Astronomy and Astrophysics – Astrophysics
Scientific paper
2001-07-28
Astronomy and Astrophysics
Astrophysics
Submitted to The Astrophysical Journal (Letters), 14 pages, 4 figures, LaTeX
Scientific paper
The distances to which the optical flash destroys dust via sublimation, and the burst and afterglow change the size distribution of the dust via fragmentation, are functions of grain size. Furthermore, the sublimation distance is a decreasing function of grain size, while the fragmentation distance is a decreasing function of grain size for large grains and an increasing function of grain size for small grains. We investigate how these very different, but somewhat complementary, processes change the optical depth of the circumburst medium.
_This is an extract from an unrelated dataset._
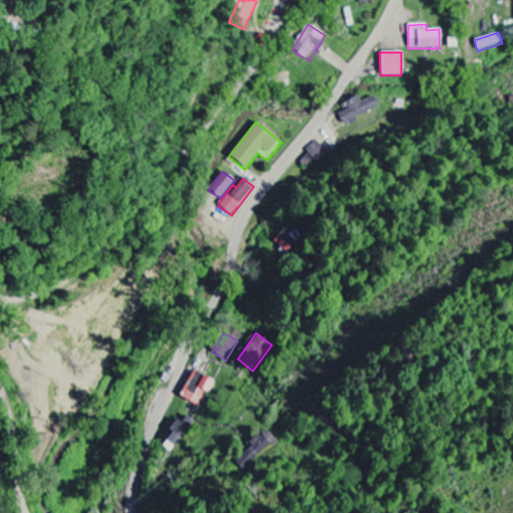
[(181,400),(202,408),(213,381),(191,373),(181,400)]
To this end, we adopt a canonical distribution of graphite and silicate grain sizes, and a simple fragmentation model, and we compute the post-burst/optical flash/afterglow optical depth of a circumburst cloud of constant density n and size R as a function of burst and afterglow isotropic-equivalent X-ray energy E and spectral index alpha, and optical flash isotropic-equivalent peak luminosity L: This improves upon previous analyses that consider circumburst dust of a uniform grain size. We find that circumburst clouds do not significantly extinguish (tau < 0.3) the optical afterglow if R < 10L_{49}^{1/2} pc, fairly independent of n, E, and alpha, or if N_H < 5x10^{20} cm^{-2}. On the other hand, we find that circumburst clouds do significantly extinguish (tau > 3) the optical afterglow if R > 10L_{49}^{1/2} pc and N_H > 5x10^{21} cm^{-2}, creating a so-called `dark burst'. The majority of bursts are dark, and as circumburst extinction is probably the primary cause of this, this implies that most dark bursts occur in clouds of this size and mass M > 3x10^5L_{49} M_{sun}. Clouds of this size and mass are typical of giant molecular clouds, and are active regions of star formation.